Please reproduce all of the records below word for word, line by line, without changing anything.

[Text extractions by page]

"""

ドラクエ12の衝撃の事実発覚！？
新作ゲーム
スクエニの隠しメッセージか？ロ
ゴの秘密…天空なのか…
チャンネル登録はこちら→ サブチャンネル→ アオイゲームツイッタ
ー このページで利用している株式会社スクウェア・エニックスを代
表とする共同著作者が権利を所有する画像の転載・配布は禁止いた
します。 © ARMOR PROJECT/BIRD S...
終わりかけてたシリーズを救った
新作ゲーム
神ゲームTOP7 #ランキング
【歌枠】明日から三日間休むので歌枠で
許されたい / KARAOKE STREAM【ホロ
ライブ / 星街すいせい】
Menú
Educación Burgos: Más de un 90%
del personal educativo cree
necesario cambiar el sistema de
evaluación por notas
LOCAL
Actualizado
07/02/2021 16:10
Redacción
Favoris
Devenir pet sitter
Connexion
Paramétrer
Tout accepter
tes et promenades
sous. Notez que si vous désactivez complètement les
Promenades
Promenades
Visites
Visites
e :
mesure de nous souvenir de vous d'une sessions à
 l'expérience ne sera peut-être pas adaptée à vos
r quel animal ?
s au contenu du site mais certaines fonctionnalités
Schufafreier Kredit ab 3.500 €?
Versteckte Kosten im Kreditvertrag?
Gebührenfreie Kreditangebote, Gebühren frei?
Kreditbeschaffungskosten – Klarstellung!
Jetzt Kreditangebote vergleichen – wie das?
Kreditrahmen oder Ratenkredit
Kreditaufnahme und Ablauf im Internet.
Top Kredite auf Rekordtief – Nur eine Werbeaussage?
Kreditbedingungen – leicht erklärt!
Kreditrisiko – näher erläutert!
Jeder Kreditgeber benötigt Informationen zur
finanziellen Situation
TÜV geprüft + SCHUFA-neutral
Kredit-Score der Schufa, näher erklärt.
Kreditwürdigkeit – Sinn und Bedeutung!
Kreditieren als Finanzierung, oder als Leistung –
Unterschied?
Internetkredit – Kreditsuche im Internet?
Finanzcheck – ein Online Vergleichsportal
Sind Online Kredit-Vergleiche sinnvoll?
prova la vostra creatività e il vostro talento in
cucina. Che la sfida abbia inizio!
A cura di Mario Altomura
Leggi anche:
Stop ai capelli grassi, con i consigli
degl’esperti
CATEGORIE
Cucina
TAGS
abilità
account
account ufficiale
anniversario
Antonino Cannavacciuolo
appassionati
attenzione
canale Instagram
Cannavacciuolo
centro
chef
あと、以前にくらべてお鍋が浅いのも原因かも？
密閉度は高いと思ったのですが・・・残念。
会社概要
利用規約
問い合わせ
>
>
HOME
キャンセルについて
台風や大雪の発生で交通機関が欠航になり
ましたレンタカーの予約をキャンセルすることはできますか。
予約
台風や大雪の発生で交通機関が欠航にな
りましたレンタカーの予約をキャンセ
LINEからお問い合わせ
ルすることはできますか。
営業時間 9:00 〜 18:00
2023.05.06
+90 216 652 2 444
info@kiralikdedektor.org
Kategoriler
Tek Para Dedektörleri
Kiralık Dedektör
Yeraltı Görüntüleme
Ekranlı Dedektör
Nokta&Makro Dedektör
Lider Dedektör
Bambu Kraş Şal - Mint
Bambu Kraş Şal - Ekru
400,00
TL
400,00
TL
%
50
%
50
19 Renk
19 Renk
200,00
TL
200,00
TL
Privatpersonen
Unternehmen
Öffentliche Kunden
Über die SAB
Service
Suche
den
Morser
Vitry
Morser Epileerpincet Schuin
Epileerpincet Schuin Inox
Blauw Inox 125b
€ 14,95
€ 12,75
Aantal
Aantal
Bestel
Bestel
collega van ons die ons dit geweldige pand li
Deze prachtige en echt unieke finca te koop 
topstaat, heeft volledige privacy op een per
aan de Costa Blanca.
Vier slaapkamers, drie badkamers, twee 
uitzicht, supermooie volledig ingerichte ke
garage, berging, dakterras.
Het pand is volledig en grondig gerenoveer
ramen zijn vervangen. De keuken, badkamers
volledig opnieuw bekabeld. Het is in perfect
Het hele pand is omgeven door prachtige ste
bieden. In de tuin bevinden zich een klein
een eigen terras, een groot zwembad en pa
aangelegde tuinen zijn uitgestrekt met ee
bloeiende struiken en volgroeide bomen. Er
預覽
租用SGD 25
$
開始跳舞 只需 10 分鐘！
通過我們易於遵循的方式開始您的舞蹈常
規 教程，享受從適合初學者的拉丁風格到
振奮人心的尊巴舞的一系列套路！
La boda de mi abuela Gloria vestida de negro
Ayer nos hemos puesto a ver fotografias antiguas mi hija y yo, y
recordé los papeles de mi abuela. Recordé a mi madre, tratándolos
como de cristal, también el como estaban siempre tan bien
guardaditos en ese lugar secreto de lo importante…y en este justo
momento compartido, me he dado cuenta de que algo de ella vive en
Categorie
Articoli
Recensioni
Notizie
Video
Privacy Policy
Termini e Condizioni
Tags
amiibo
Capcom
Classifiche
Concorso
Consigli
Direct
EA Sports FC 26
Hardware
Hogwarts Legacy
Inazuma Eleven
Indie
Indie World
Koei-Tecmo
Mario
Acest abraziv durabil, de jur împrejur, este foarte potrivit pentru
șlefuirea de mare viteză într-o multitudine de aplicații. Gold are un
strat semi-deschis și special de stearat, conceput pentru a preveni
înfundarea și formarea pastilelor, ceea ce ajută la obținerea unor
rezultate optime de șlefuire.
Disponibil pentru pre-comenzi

"""

* Completed task:
ドラクエ12の衝撃の事実発覚！？
新作ゲーム
スクエニの隠しメッセージか？ロ
ゴの秘密…天空なのか…
チャンネル登録はこちら→ サブチャンネル→ アオイゲームツイッタ
ー このページで利用している株式会社スクウェア・エニックスを代
表とする共同著作者が権利を所有する画像の転載・配布は禁止いた
します。 © ARMOR PROJECT/BIRD S...
終わりかけてたシリーズを救った
新作ゲーム
神ゲームTOP7 #ランキング
【歌枠】明日から三日間休むので歌枠で
許されたい / KARAOKE STREAM【ホロ
ライブ / 星街すいせい】
Menú
Educación Burgos: Más de un 90%
del personal educativo cree
necesario cambiar el sistema de
evaluación por notas
LOCAL
Actualizado
07/02/2021 16:10
Redacción
Favoris
Devenir pet sitter
Connexion
Paramétrer
Tout accepter
tes et promenades
sous. Notez que si vous désactivez complètement les
Promenades
Promenades
Visites
Visites
e :
mesure de nous souvenir de vous d'une sessions à
 l'expérience ne sera peut-être pas adaptée à vos
r quel animal ?
s au contenu du site mais certaines fonctionnalités
Schufafreier Kredit ab 3.500 €?
Versteckte Kosten im Kreditvertrag?
Gebührenfreie Kreditangebote, Gebühren frei?
Kreditbeschaffungskosten – Klarstellung!
Jetzt Kreditangebote vergleichen – wie das?
Kreditrahmen oder Ratenkredit
Kreditaufnahme und Ablauf im Internet.
Top Kredite auf Rekordtief – Nur eine Werbeaussage?
Kreditbedingungen – leicht erklärt!
Kreditrisiko – näher erläutert!
Jeder Kreditgeber benötigt Informationen zur
finanziellen Situation
TÜV geprüft + SCHUFA-neutral
Kredit-Score der Schufa, näher erklärt.
Kreditwürdigkeit – Sinn und Bedeutung!
Kreditieren als Finanzierung, oder als Leistung –
Unterschied?
Internetkredit – Kreditsuche im Internet?
Finanzcheck – ein Online Vergleichsportal
Sind Online Kredit-Vergleiche sinnvoll?
prova la vostra creatività e il vostro talento in
cucina. Che la sfida abbia inizio!
A cura di Mario Altomura
Leggi anche:
Stop ai capelli grassi, con i consigli
degl’esperti
CATEGORIE
Cucina
TAGS
abilità
account
account ufficiale
anniversario
Antonino Cannavacciuolo
appassionati
attenzione
canale Instagram
Cannavacciuolo
centro
chef
あと、以前にくらべてお鍋が浅いのも原因かも？
密閉度は高いと思ったのですが・・・残念。
会社概要
利用規約
問い合わせ
>
>
HOME
キャンセルについて
台風や大雪の発生で交通機関が欠航になり
ましたレンタカーの予約をキャンセルすることはできますか。
予約
台風や大雪の発生で交通機関が欠航にな
りましたレンタカーの予約をキャンセ
LINEからお問い合わせ
ルすることはできますか。
営業時間 9:00 〜 18:00
2023.05.06
+90 216 652 2 444
info@kiralikdedektor.org
Kategoriler
Tek Para Dedektörleri
Kiralık Dedektör
Yeraltı Görüntüleme
Ekranlı Dedektör
Nokta&Makro Dedektör
Lider Dedektör
Bambu Kraş Şal - Mint
Bambu Kraş Şal - Ekru
400,00
TL
400,00
TL
%
50
%
50
19 Renk
19 Renk
200,00
TL
200,00
TL
Privatpersonen
Unternehmen
Öffentliche Kunden
Über die SAB
Service
Suche
den
Morser
Vitry
Morser Epileerpincet Schuin
Epileerpincet Schuin Inox
Blauw Inox 125b
€ 14,95
€ 12,75
Aantal
Aantal
Bestel
Bestel
collega van ons die ons dit geweldige pand li
Deze prachtige en echt unieke finca te koop 
topstaat, heeft volledige privacy op een per
aan de Costa Blanca.
Vier slaapkamers, drie badkamers, twee 
uitzicht, supermooie volledig ingerichte ke
garage, berging, dakterras.
Het pand is volledig en grondig gerenoveer
ramen zijn vervangen. De keuken, badkamers
volledig opnieuw bekabeld. Het is in perfect
Het hele pand is omgeven door prachtige ste
bieden. In de tuin bevinden zich een klein
een eigen terras, een groot zwembad en pa
aangelegde tuinen zijn uitgestrekt met ee
bloeiende struiken en volgroeide bomen. Er
預覽
租用SGD 25
$
開始跳舞 只需 10 分鐘！
通過我們易於遵循的方式開始您的舞蹈常
規 教程，享受從適合初學者的拉丁風格到
振奮人心的尊巴舞的一系列套路！
La boda de mi abuela Gloria vestida de negro
Ayer nos hemos puesto a ver fotografias antiguas mi hija y yo, y
recordé los papeles de mi abuela. Recordé a mi madre, tratándolos
como de cristal, también el como estaban siempre tan bien
guardaditos en ese lugar secreto de lo importante…y en este justo
momento compartido, me he dado cuenta de que algo de ella vive en
Categorie
Articoli
Recensioni
Notizie
Video
Privacy Policy
Termini e Condizioni
Tags
amiibo
Capcom
Classifiche
Concorso
Consigli
Direct
EA Sports FC 26
Hardware
Hogwarts Legacy
Inazuma Eleven
Indie
Indie World
Koei-Tecmo
Mario
Acest abraziv durabil, de jur împrejur, este foarte potrivit pentru
șlefuirea de mare viteză într-o multitudine de aplicații. Gold are un
strat semi-deschis și special de stearat, conceput pentru a preveni
înfundarea și formarea pastilelor, ceea ce ajută la obținerea unor
rezultate optime de șlefuire.
Disponibil pentru pre-comenzi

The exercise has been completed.